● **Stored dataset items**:
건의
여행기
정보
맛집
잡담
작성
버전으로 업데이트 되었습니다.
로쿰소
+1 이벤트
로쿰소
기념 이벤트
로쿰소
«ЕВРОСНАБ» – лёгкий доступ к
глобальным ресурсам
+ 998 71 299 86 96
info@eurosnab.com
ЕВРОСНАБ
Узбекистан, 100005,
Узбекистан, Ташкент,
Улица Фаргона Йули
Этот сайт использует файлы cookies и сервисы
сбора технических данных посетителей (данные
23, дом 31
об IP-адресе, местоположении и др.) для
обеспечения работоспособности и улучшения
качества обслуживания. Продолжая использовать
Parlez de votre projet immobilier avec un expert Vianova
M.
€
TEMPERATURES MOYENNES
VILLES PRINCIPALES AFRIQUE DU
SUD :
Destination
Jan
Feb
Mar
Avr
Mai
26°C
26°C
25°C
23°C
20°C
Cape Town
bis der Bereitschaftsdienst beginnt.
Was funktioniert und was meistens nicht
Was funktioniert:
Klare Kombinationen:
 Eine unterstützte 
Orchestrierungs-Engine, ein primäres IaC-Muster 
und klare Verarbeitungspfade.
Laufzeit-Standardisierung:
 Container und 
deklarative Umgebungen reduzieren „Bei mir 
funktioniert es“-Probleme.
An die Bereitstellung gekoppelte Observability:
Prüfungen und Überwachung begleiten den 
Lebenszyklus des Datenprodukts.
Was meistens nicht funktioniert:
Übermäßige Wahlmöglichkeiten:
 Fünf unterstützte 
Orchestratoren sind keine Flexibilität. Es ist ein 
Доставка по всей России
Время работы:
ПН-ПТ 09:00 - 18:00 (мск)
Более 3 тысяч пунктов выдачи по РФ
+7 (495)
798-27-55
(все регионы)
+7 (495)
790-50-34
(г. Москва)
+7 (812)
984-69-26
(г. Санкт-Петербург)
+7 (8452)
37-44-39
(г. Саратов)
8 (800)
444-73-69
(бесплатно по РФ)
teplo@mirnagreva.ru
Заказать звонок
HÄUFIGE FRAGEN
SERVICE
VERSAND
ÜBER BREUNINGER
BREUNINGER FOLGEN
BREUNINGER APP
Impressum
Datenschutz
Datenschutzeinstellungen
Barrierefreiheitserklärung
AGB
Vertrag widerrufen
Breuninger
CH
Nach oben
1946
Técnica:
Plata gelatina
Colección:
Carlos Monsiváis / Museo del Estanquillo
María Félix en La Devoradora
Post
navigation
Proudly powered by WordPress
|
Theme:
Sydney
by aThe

● **Description of the task**: From the opening line of the data above, please print each line as written up to and including the line that contains "und klare Verarbeitungspfade.", and nothing more.

● **Worked solution**:
건의
여행기
정보
맛집
잡담
작성
버전으로 업데이트 되었습니다.
로쿰소
+1 이벤트
로쿰소
기념 이벤트
로쿰소
«ЕВРОСНАБ» – лёгкий доступ к
глобальным ресурсам
+ 998 71 299 86 96
info@eurosnab.com
ЕВРОСНАБ
Узбекистан, 100005,
Узбекистан, Ташкент,
Улица Фаргона Йули
Этот сайт использует файлы cookies и сервисы
сбора технических данных посетителей (данные
23, дом 31
об IP-адресе, местоположении и др.) для
обеспечения работоспособности и улучшения
качества обслуживания. Продолжая использовать
Parlez de votre projet immobilier avec un expert Vianova
M.
€
TEMPERATURES MOYENNES
VILLES PRINCIPALES AFRIQUE DU
SUD :
Destination
Jan
Feb
Mar
Avr
Mai
26°C
26°C
25°C
23°C
20°C
Cape Town
bis der Bereitschaftsdienst beginnt.
Was funktioniert und was meistens nicht
Was funktioniert:
Klare Kombinationen:
 Eine unterstützte 
Orchestrierungs-Engine, ein primäres IaC-Muster 
und klare Verarbeitungspfade.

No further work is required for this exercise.